I tried to open the black boxes on the loop however they are filled with some type of glue or something. Do you remember what size the resisters are?


Thanks
Jack


----------



## NCFRC (Aug 4, 2005)

Sorry I don't but maybe AMB would tell you vs. buying another loop.


----------



## OvalmanPA (Mar 21, 2000)

Personally I wouldn't worry about it. Get some 18ga speaker wire and separate the halves and you're set to go. We've been doing this for a few years now without any problems. No real need for the resistor from what I've seen.


----------



## swtour (Oct 8, 2001)

Jack,

I run a travelling series and have to use temporary loops. I use the thinnest speaker wire I can find so it doesn't create a huge bump on the track (I duct tape it down.)

On the end of the Yellow CoAx cable I put alligator clips, and I just bare the end of the speaker wire and clip the alligator clips to it. NEVER had a Loop problem (Did the same thing with the old AMB20 system)

I don't seperate the wire, I use both strands, this actually gives a little bit of a safety net if the loop wire gets cut.

I buy a new roll for each race (It's just a $5.00 expense I add to the expense of racing list)

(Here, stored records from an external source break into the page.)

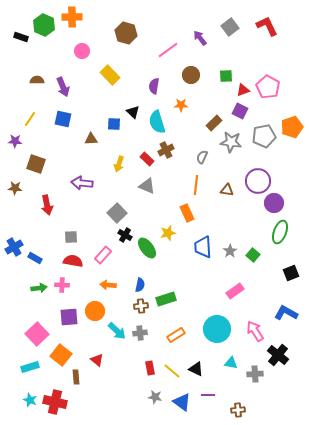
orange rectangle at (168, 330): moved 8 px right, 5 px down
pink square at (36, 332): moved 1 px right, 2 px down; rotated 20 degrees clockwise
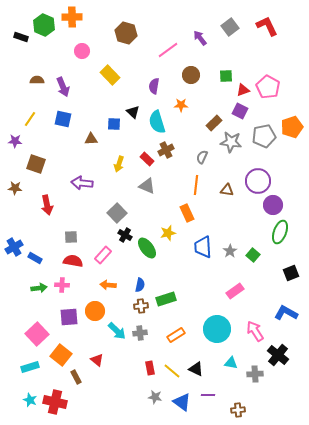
purple circle at (274, 203): moved 1 px left, 2 px down
brown rectangle at (76, 377): rotated 24 degrees counterclockwise
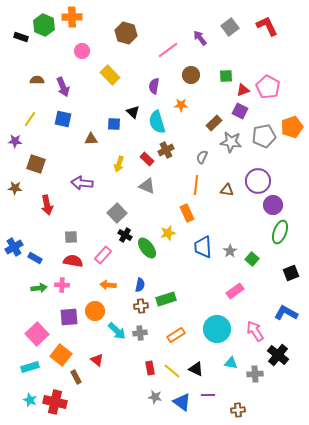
green square at (253, 255): moved 1 px left, 4 px down
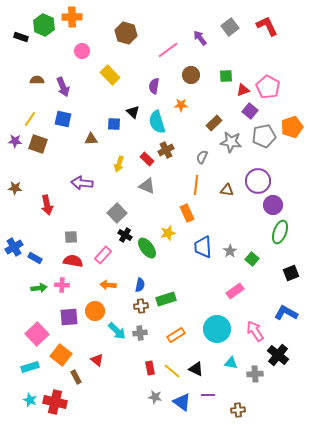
purple square at (240, 111): moved 10 px right; rotated 14 degrees clockwise
brown square at (36, 164): moved 2 px right, 20 px up
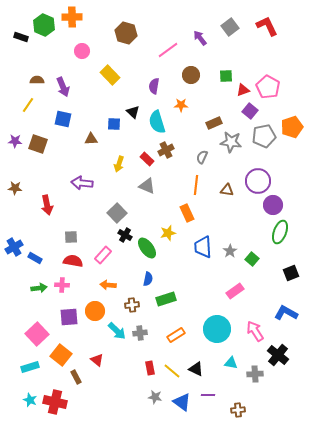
yellow line at (30, 119): moved 2 px left, 14 px up
brown rectangle at (214, 123): rotated 21 degrees clockwise
blue semicircle at (140, 285): moved 8 px right, 6 px up
brown cross at (141, 306): moved 9 px left, 1 px up
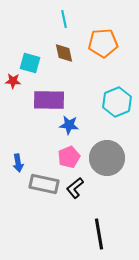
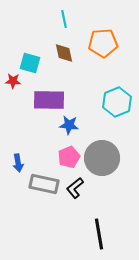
gray circle: moved 5 px left
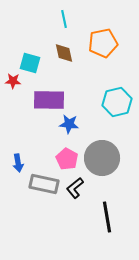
orange pentagon: rotated 8 degrees counterclockwise
cyan hexagon: rotated 8 degrees clockwise
blue star: moved 1 px up
pink pentagon: moved 2 px left, 2 px down; rotated 20 degrees counterclockwise
black line: moved 8 px right, 17 px up
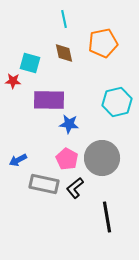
blue arrow: moved 3 px up; rotated 72 degrees clockwise
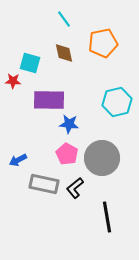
cyan line: rotated 24 degrees counterclockwise
pink pentagon: moved 5 px up
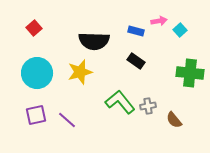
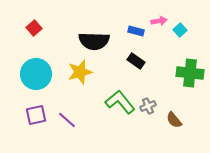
cyan circle: moved 1 px left, 1 px down
gray cross: rotated 14 degrees counterclockwise
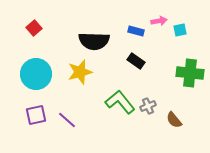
cyan square: rotated 32 degrees clockwise
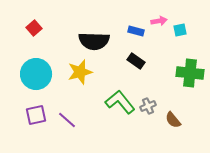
brown semicircle: moved 1 px left
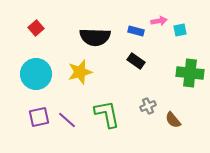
red square: moved 2 px right
black semicircle: moved 1 px right, 4 px up
green L-shape: moved 13 px left, 12 px down; rotated 28 degrees clockwise
purple square: moved 3 px right, 2 px down
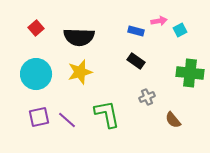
cyan square: rotated 16 degrees counterclockwise
black semicircle: moved 16 px left
gray cross: moved 1 px left, 9 px up
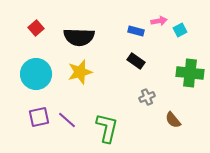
green L-shape: moved 14 px down; rotated 24 degrees clockwise
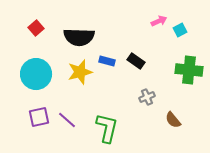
pink arrow: rotated 14 degrees counterclockwise
blue rectangle: moved 29 px left, 30 px down
green cross: moved 1 px left, 3 px up
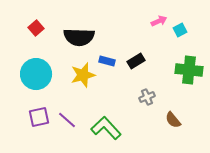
black rectangle: rotated 66 degrees counterclockwise
yellow star: moved 3 px right, 3 px down
green L-shape: moved 1 px left; rotated 56 degrees counterclockwise
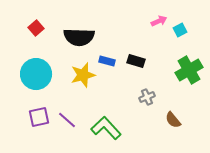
black rectangle: rotated 48 degrees clockwise
green cross: rotated 36 degrees counterclockwise
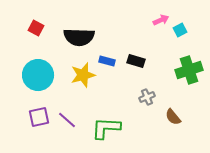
pink arrow: moved 2 px right, 1 px up
red square: rotated 21 degrees counterclockwise
green cross: rotated 12 degrees clockwise
cyan circle: moved 2 px right, 1 px down
brown semicircle: moved 3 px up
green L-shape: rotated 44 degrees counterclockwise
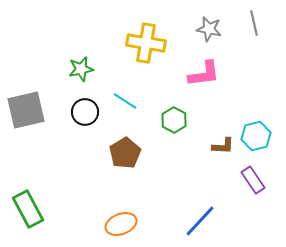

The longest loop I use is on our Bicycle velodrome which the track is about 30 ft wide, so the loop wire would be about 63 ft. long total.


----------



## Tres (May 10, 1999)

Jack was that you on Inside RC?


----------



## swtour (Oct 8, 2001)

Tres,

That was ME on "Inside R/C" on the Velodrome show.... The FAT Guy with the LOUD Mouth in the announcer tower.


----------